**INPUT FOR THIS TASK**
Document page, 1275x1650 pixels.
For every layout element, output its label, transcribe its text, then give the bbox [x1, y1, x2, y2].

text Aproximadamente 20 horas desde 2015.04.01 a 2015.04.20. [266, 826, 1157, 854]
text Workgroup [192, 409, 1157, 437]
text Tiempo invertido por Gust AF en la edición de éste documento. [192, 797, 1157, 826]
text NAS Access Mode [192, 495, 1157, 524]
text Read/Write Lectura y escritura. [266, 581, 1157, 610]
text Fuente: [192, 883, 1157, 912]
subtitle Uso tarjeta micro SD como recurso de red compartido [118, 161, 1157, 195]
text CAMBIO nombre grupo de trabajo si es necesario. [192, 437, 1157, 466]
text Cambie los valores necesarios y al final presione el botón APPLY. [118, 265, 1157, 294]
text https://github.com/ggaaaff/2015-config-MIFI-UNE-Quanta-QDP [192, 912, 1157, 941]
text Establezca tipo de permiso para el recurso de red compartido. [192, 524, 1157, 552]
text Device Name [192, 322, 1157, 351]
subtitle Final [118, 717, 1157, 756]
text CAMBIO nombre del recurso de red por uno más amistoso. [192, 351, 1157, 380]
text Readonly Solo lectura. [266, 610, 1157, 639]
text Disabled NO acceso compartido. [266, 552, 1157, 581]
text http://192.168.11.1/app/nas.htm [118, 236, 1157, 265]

**STATED GOAL**
Starting at the beginning of the items and ending at the line that contains "For every layout", write those lines out again, replacing "layout element" with "page element" and leaving everything else unchanged.

**SOLUTION TO THE EXERCISE**
Document page, 1275x1650 pixels.
For every page element, output its label, transcribe its text, then give the bbox [x1, y1, x2, y2].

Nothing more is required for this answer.